**Stated problem:** How many lines in the items below contain the string "atrium"? Reply with the number only.

**Material supplied:**
··········

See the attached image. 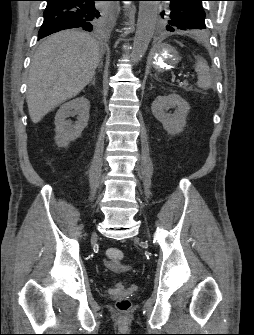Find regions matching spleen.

··········

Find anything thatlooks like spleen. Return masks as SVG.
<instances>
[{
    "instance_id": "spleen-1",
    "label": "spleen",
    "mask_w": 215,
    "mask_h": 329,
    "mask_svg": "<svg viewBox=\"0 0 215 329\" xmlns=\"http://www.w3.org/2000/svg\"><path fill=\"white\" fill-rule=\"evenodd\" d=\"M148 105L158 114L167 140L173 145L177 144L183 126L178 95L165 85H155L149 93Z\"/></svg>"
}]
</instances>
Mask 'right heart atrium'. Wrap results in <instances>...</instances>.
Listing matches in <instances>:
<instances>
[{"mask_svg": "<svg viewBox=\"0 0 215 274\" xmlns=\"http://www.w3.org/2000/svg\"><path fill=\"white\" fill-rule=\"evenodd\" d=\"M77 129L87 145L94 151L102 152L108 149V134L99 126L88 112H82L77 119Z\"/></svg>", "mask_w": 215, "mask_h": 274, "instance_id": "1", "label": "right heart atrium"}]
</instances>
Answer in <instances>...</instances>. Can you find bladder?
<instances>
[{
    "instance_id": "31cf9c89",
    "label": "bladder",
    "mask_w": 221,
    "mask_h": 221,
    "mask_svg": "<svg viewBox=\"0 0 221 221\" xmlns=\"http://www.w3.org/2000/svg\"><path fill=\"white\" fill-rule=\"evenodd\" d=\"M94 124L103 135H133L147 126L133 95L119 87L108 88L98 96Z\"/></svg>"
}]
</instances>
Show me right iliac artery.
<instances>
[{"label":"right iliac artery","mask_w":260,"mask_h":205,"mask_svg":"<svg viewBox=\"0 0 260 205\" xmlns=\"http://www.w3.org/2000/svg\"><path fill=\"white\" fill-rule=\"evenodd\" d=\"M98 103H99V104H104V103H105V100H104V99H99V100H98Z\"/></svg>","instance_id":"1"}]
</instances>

··········

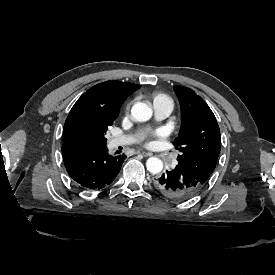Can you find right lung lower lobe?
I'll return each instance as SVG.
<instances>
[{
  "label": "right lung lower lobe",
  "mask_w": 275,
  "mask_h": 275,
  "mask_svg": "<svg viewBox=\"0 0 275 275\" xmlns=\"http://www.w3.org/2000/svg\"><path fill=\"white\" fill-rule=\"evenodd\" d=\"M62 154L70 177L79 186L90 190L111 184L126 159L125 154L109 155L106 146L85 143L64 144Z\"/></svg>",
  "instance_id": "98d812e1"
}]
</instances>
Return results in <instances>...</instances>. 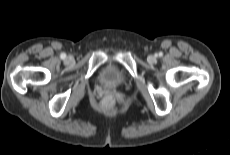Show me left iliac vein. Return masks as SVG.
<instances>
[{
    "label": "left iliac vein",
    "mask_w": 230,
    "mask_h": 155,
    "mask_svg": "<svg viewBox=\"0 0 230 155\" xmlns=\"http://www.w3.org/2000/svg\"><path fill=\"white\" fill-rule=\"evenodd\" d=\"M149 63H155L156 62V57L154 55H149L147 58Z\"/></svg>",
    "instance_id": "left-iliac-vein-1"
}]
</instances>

··········

**Correct output:** 2